1. You're rich and an idiot, it's 1993/4 and you have to have the best computer. The more expensive system must be better!
2. You are a professional, you need the power and that need outweighs the cost / the cost is no object as your company can afford it and will likely make it back from the output of the system.
Thus, in the latter scenario, we may imagine that the user may need specialist hardware... He may be video editing or something (Used as an example because this is my thing) - so he needs a high-end video card or specialist editing cards. Have you seen the early PCI implementations? Look at the V7 ShowTime Plus with its capture hardware, MPEG decoder and so on... a Pro editing rig would probably have several specialist cards with similar (likely larger and more powerful) hardware onboard as this one, thus they would be similar lengths. Some editing cards and particularly broadcast systems practically had their own entire computer system on the card required for things the main CPU couldn't do yet.

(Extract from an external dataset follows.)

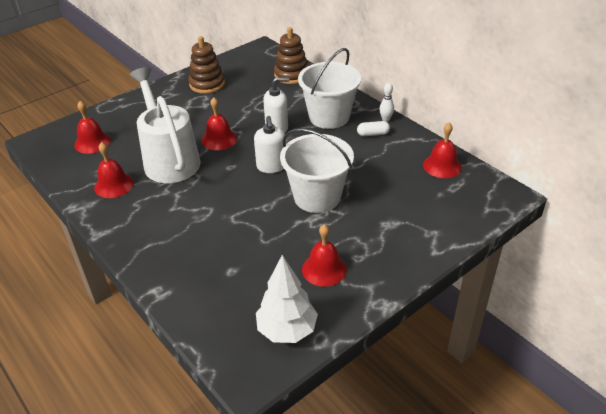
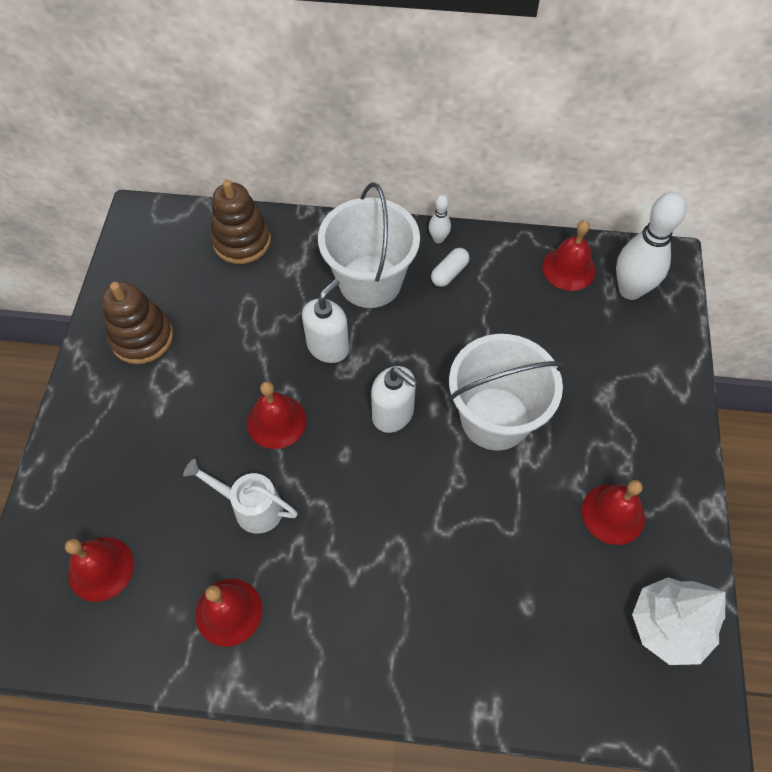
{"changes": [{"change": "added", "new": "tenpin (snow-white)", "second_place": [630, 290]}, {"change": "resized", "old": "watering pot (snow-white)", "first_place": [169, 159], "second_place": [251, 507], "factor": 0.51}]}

You wouldn't use ISA, because that would be pointless. You bought a 486 if that BUS was adequate. Your Pentium editing rig would maybe use one long audio card, but any other slots would be for LAN (10Mbit ISA), RS-232 or modems. You know, small cards of little importance.
Another possibility is a server where again, you'd use PCI SCSI and not ISA in such an expensive system. High end cards with Cache and CPUs were sometimes very long, some even had multiple SCSI systems one a single card - a few years back I worked on one that had FOUR SCSI controllers on a single card, all together there was more CPU power and RAM than the motherboard it plugged into. Even late high-end SCSI/VHDCI boards were often large.
At least, this is my theory. It is also possible that as everything else on the Batman motherboard is awful the designers just messed up the layout too... I noted the HSF gets in the way on mine.